On Jun 26, 2008, at 11:38 AM, Kevin Brown wrote:

Hmm -- ultimately though, won't this just wind up bundled in a tar ball or something? Perhaps we could have a simple "build" script for the PHP code that takes care of copying things to the right places. We could drop in a
minification pass for the javascript while we're at it.

That is something i have considered before, especially when we were talking about the javascript mimification (remember those threads, month or 2 back).

However my big fear was, and still is really, that there will be a lot of people who just want to 'ftp their files to their shared web host'.. that audience probably has no idea about how bash works, let alone more advanced stuff like build scripts and dependencies. I don't even know if i can count on a command line/cli version of PHP being available in general ... and if it is, if it's the same version as the website (lots of bit messier web hosting companies have an upt-to-date php & apache self-compiled, but standard distro php (v4.x).. *shudder*).

Really the amount of assumptions i can make about the platform is incredibly limited, unless of course i make the choice to exclude all but the more professional who have some basic system administration background, my experience is though that that would exclude about 50% of our potential audience on the php side (to give you an example: setting up a basic shindig config is marked down as 'hard' already at the code labs, because it involves making a vhost config in apache..)

So i'm extremely weary off and careful with adding any extra 'assumptions' to the requirements, and running a 'script' of any kind ... well that adds a lot of assumptions already (tcsh? bash? sh? which cli php version if any? windows, solaris, linux, bsd or? do they even have shell access? many shared hosts do not). Scary territory to thread into.

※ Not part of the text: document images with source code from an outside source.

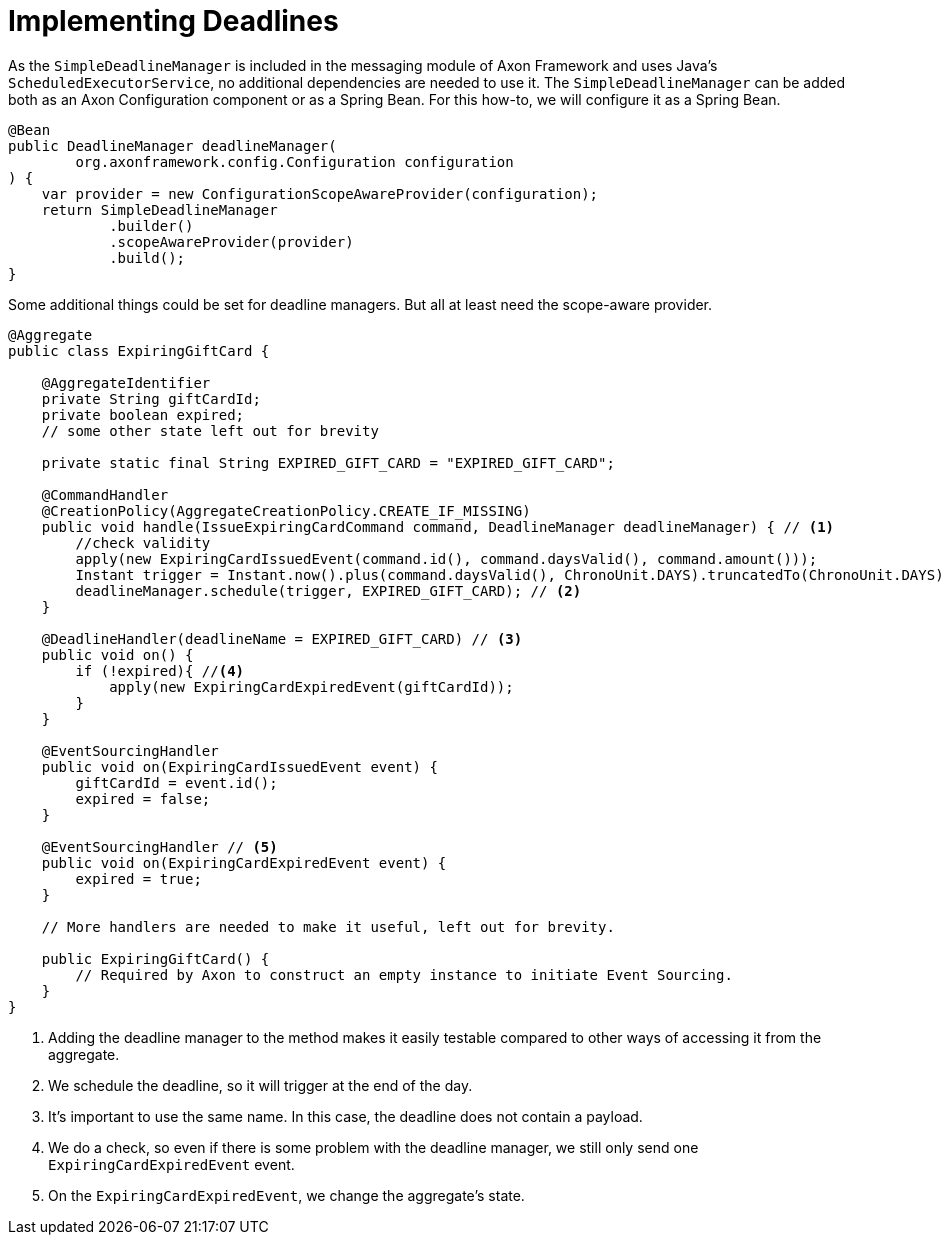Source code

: = Implementing Deadlines
:navtitle: Add a handler

As the `SimpleDeadlineManager` is included in the messaging module of Axon Framework and uses Java's `ScheduledExecutorService`, no additional dependencies are needed to use it.
The `SimpleDeadlineManager` can be added both as an Axon Configuration component or as a Spring Bean.
For this how-to, we will configure it as a Spring Bean.

[source,java]
----
@Bean
public DeadlineManager deadlineManager(
        org.axonframework.config.Configuration configuration
) {
    var provider = new ConfigurationScopeAwareProvider(configuration);
    return SimpleDeadlineManager
            .builder()
            .scopeAwareProvider(provider)
            .build();
}
----

Some additional things could be set for deadline managers.
But all at least need the scope-aware provider.

[source,java]
----
@Aggregate
public class ExpiringGiftCard {

    @AggregateIdentifier
    private String giftCardId;
    private boolean expired;
    // some other state left out for brevity

    private static final String EXPIRED_GIFT_CARD = "EXPIRED_GIFT_CARD";

    @CommandHandler
    @CreationPolicy(AggregateCreationPolicy.CREATE_IF_MISSING)
    public void handle(IssueExpiringCardCommand command, DeadlineManager deadlineManager) { // <1>
        //check validity
        apply(new ExpiringCardIssuedEvent(command.id(), command.daysValid(), command.amount()));
        Instant trigger = Instant.now().plus(command.daysValid(), ChronoUnit.DAYS).truncatedTo(ChronoUnit.DAYS);
        deadlineManager.schedule(trigger, EXPIRED_GIFT_CARD); // <2>
    }

    @DeadlineHandler(deadlineName = EXPIRED_GIFT_CARD) // <3>
    public void on() {
        if (!expired){ //<4>
            apply(new ExpiringCardExpiredEvent(giftCardId));
        }
    }

    @EventSourcingHandler
    public void on(ExpiringCardIssuedEvent event) {
        giftCardId = event.id();
        expired = false;
    }

    @EventSourcingHandler // <5>
    public void on(ExpiringCardExpiredEvent event) {
        expired = true;
    }

    // More handlers are needed to make it useful, left out for brevity.

    public ExpiringGiftCard() {
        // Required by Axon to construct an empty instance to initiate Event Sourcing.
    }
}
----

<1> Adding the deadline manager to the method makes it easily testable compared to other ways of accessing it from the aggregate.
<2> We schedule the deadline, so it will trigger at the end of the day.
<3> It's important to use the same name. In this case, the deadline does not contain a payload.
<4> We do a check, so even if there is some problem with the deadline manager, we still only send one `ExpiringCardExpiredEvent` event.
<5> On the `ExpiringCardExpiredEvent`, we change the aggregate's state.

Thats the reason i went for on-the-fly compression of the javascript files (though the results are cached, per feature so the performance his is limited even on the first hit), it just by-passes a lot of potential problems.

and on making a release tar ball, we simply change the default config from <web root>/../javascript to <web root>/javascript .. or maybe even leaving things as is since it's not so horrible not to have files that shouldn't be served from apache outside of the web root anyhow.